Mugberia Assembly constituency was an assembly constituency in Purba Medinipur district in the Indian state of West Bengal.

==Overview==
As a consequence of the orders of the Delimitation Commission, Mugberia Assembly constituency ceases to exist from 2011.

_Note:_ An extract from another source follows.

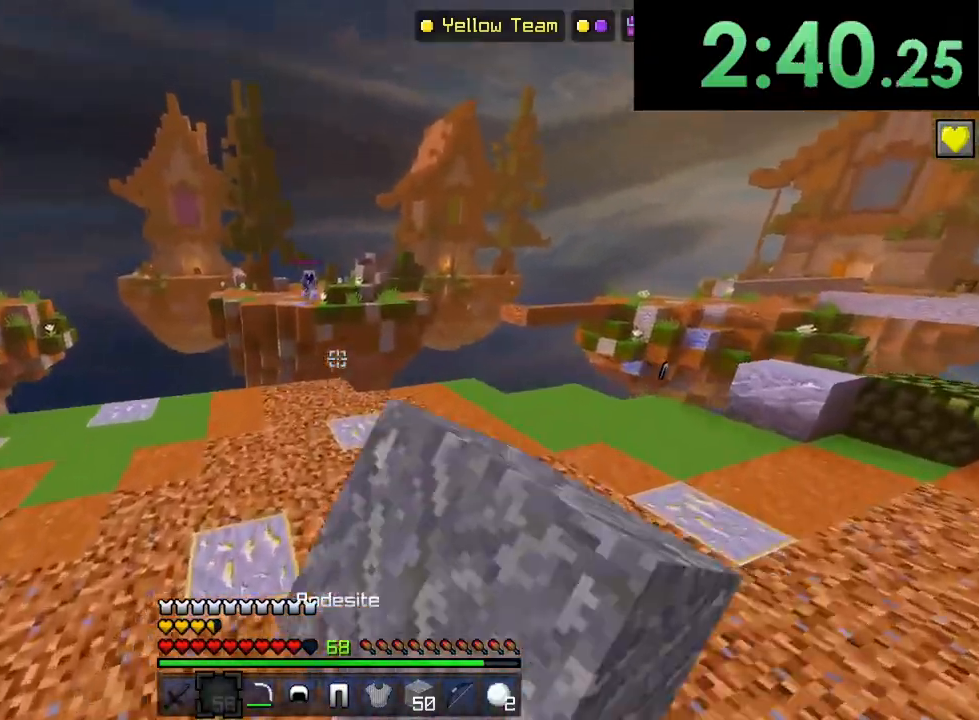
Gameplay with a controller (PlayStation layout); each line is a JSON object with the inputs held at the frame after it (dt_ms = milliseconds from this image to that frame). "button_events" lists button changes between this image and that frame as [ms after this image, input, new state], when the widget could be followed in between (sticks are given only as held states).
{"dt_ms": 500, "buttons": ["TRIANGLE", "R2", "L3"], "left_stick": "up", "right_stick": "up", "button_events": [[150, "CIRCLE", "down"], [267, "CIRCLE", "up"], [267, "R2", "down"], [450, "TRIANGLE", "down"], [467, "L3", "down"]]}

It was part of Kanthi (Lok Sabha constituency).

==Results==

2001 West Bengal Legislative Assembly election: Mugberia
| Party |  | Candidate | Votes | % | ±% |
|---|---|---|---|---|---|
|  | WBSP | Kiranmoy Nanda | 64,415 | 50.58 |  |
|  | AITC | Suvendu Adhikari | 59,724 | 46.90 |  |
|  | BJP | Sadananda De | 3,213 | 2.52 |  |
| Majority |  |  | 4,691 | 3.68 |  |
| Turnout |  |  | 127,352 | 90.49 |  |
|  | WBSP hold |  | Swing |  |  |

===1977-2006===
Kiranmay Nanda of West Bengal Socialist Party (at times shown in election records as Independent or as a CPI(M), he was a Janata Party candidate in 1977.) won the 214 Mugberia assembly seat seven times in a row, defeating Kajal Barman of Trinamool Congress in 2006, Suvendu Adhikari of Trinamool Congress in 2001, Narayan Mukherjee of Congress in 1996, Animesh Dayen of Congress in 1991, Krishna Chaitanyamay Nanda of Congress in 1987, Prasanta Sahoo of Congress in 1982 and Amarendra Krishna Goswami of CPI(M).

===1967-1972===
Prasanta Kumar Sahoo of Congress won in 1972. Amarendra Krishna Goswami of CPI(M) won in 1971, Biswabrata Roy Chaudhury of Bangla Congress won in 1969. B. Maity of Bangla Congress won the Mugberia seat in 1967.